The Atlantic National Bank was an American bank based in Jacksonville, Florida. It existed from 1903 until 1985, when it was acquired by First Union. Subsequently, First Union changed its name to Wachovia Corporation when it also acquired Wachovia National Bank, then the merged company was acquired by Wells Fargo in 2008. The company constructed two significant buildings in Downtown Jacksonville: 121 Atlantic Place (formerly the Atlantic National Bank Building) and the Schultz Building (formerly the Atlantic National Bank Annex).

==History==
Founded in 1903 by Edward W. Lane, railroad magnate Thomas P. Denham, and Fred W. Hoyt, Atlantic National Bank was one of the most significant locally based banking institutions of its era. As time passed the bank went national, and developed correspondent relationships with banks in other regions of the country, including Wells Fargo in San Francisco.

The bank was initially located in the Dyal-Upchurch Building in Downtown Jacksonville, but built its own building, the Atlantic National Bank Building (now 121 Atlantic Place) between 1908 and 1909. The building narrowly lost out in a race to become Jacksonville's first skyscraper, but at 135 ft in height, it was slightly taller than its competition, making it the tallest building in Florida at the time.
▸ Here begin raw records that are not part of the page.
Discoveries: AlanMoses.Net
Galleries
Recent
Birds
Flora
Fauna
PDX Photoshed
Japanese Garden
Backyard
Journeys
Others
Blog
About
By 1926 the bank had grown so much that it opened the Atlantic National Bank Annex (now the Schultz Building) directly behind the main building. Both buildings are among the most historically significant in Jacksonville.

In 1961 Edward Lane, Jr., son of founder Edward Lane, was named president. In 1976 he became chairman of the holding company, and the bank grew to include assets of $3.9 billion. In 1985 Lane negotiated the merger of Atlantic National Bank with First Union of Charlotte, North Carolina. First Union was subsequently absorbed by Wachovia and then Wells Fargo.